Meet the expert: Cristiana Deca to speak at PrivSec Global

Streaming live November 29 and 30, PrivSec Global unites experts from both Privacy and Security, providing a forum where professionals across both fields can listen, learn and debate the central role that Privacy, Security and GRC play in business today.

Cristiana Deca is CEO and Data Protection Expert at Decalex Digital. An entrepreneur by design, Cristiana is a full stack data protection expert, and also the founder of the first Romanian privacy compliance company focused exclusively on privacy and data protection.

Cristiana Deca appears exclusively at PrivSec Global to discuss AI and how workplace policies can adapt to meet the emerging technology’s compliance and responsibility demands.
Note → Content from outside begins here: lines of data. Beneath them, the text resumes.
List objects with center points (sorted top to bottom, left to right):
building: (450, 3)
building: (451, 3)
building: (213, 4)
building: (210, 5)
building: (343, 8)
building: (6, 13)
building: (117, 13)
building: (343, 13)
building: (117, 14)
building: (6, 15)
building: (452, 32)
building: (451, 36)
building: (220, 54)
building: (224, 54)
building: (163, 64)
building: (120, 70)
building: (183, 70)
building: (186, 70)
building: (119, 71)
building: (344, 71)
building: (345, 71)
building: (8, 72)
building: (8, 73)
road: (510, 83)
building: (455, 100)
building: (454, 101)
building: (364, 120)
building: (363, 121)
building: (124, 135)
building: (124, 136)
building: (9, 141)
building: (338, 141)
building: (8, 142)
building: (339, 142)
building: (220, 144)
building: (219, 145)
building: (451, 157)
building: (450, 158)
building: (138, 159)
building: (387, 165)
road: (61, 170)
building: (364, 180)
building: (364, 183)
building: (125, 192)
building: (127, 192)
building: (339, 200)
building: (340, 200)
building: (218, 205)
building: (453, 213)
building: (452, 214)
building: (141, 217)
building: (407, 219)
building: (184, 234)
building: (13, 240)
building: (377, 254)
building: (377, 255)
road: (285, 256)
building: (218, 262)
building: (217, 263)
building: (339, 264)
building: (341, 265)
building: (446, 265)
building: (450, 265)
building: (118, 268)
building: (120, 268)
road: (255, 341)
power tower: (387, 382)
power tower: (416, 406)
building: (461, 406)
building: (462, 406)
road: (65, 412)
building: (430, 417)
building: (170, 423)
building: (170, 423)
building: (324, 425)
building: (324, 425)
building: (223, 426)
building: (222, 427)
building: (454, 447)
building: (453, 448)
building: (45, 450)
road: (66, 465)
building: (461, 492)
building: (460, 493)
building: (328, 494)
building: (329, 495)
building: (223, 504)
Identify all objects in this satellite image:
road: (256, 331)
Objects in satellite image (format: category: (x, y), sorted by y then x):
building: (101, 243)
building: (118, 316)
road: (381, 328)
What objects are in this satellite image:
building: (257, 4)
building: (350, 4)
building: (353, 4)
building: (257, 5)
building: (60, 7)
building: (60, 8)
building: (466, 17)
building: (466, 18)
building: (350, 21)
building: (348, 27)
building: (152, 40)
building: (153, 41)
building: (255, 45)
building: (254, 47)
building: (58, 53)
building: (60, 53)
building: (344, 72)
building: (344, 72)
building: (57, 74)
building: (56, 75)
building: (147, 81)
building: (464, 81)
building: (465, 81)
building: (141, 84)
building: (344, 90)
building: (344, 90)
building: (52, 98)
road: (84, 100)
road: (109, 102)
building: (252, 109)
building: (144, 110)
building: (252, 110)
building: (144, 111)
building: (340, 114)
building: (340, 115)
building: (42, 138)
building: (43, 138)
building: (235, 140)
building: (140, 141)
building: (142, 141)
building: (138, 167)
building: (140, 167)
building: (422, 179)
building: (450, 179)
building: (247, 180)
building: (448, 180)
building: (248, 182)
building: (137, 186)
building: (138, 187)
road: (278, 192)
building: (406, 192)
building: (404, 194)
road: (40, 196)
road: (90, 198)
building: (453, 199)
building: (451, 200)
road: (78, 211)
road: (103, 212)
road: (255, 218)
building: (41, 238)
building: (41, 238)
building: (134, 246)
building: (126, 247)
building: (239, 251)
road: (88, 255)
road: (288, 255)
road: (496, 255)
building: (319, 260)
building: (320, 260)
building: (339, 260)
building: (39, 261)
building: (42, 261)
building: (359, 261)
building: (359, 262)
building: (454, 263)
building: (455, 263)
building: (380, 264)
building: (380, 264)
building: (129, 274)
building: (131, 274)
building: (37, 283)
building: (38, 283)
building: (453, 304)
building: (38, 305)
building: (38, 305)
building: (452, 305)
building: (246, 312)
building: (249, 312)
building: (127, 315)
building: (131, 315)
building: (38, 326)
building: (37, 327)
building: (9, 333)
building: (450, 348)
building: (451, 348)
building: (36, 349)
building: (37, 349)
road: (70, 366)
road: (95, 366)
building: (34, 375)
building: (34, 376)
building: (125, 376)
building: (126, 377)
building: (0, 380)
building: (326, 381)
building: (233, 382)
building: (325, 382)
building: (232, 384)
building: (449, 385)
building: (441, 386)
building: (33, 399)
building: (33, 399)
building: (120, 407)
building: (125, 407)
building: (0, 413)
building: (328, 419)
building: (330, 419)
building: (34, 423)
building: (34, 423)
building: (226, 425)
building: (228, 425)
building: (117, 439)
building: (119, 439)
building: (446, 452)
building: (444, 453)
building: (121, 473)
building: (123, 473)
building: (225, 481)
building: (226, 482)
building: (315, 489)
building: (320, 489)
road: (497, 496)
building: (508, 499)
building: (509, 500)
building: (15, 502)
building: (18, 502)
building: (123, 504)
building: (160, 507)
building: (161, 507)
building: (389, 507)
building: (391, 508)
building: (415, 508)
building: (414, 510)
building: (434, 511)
Below, she answers questions on the topic and sheds light on her professional pathway.

Could you outline your career journey so far?

I am a graduate of the Faculty of Law at the University of Bucharest, holding a master’s degree in European Law with a specialization in Design Thinking from M.I.T.

Ten years ago, I co-founded Decalex, the first entirely Romanian company specializing in data protection compliance services. Motivated by my passion for the intersection of fundamental human rights and technology evolution, I obtained an international certification from the IAPP as an expert in European data protection law (CIPP/E).

I am also the co-founder and former vice president of the Romanian Data Protection Professionals Association (ASCPD) and represent Romania in the European Confederation of Data Protection Organizations. In 2021, I was appointed to the board and Compliance and Ethics Council of EIT Health and am frequently invited as a speaker at international privacy and cybersecurity conferences.

Known for my organized approach and meticulous attention to detail, I am passionate about the fundamental right to privacy. Along with my partners, I have pioneered professional data protection services required by companies and their employees.

An entrepreneurial spirit always seeking the latest initiatives in GDPR and cybersecurity, I combine an analytical, optimistic nature with a readiness for innovation. I consistently bring new ideas to my partners and team.

Decalex, co-founded by me and my partners Cristian Deca and Ciprian Harabagiu in 2013, has become a benchmark in data protection compliance, cybersecurity, and business consultancy after a decade. This year, the company is set to launch Romania’s first digital application for employees and companies, providing comprehensive, user-friendly access to GDPR compliance resources.

What are the big compliance challenges facing organisations who want to embrace AI technology?

The foremost compliance challenge for organizations adopting AI technology is the absence of specific legislation, creating a void in the legal framework. Without clear laws, companies bear the responsibility of anticipating all potential negative impacts of AI solutions, evaluating the harm these may pose to consumers, and how they may affect fundamental rights.

A well-defined set of guidelines and frameworks is essential for the responsible operation of AI, with a strong emphasis on transparency. Moreover, the ethical and compliant use of personal information by AI systems represents another significant hurdle, as organizations must navigate complex privacy concerns and ensure the protection of individual data rights.

What strategies should companies be implementing in order to mitigate risk and work towards responsible use of AI?

To mitigate risk and ensure responsible use of AI, companies should first implement comprehensive governance frameworks that define clear policies for AI ethics, data handling, and compliance with existing privacy laws like GDPR. This includes setting up oversight committees or ethics boards to review and approve AI deployments, ensuring accountability and transparency. Regular audits and updates to these policies are crucial as technology and regulations evolve. Additionally, companies need to invest in ongoing employee training to foster an organizational culture that prioritizes ethical AI use and compliance.

On the technical front, organizations should adopt strategies such as employing AI explainability and fairness tools to identify and mitigate biases in AI algorithms. Establishing robust data encryption and anonymization techniques will protect personal information, adhering to privacy standards. 

They must also engage in active collaboration with stakeholders, including legal experts, ethicists, and data scientists, to stay ahead of emerging risks. By integrating these practices, companies can navigate the complex landscape of AI, balancing innovation with ethical responsibility and legal compliance.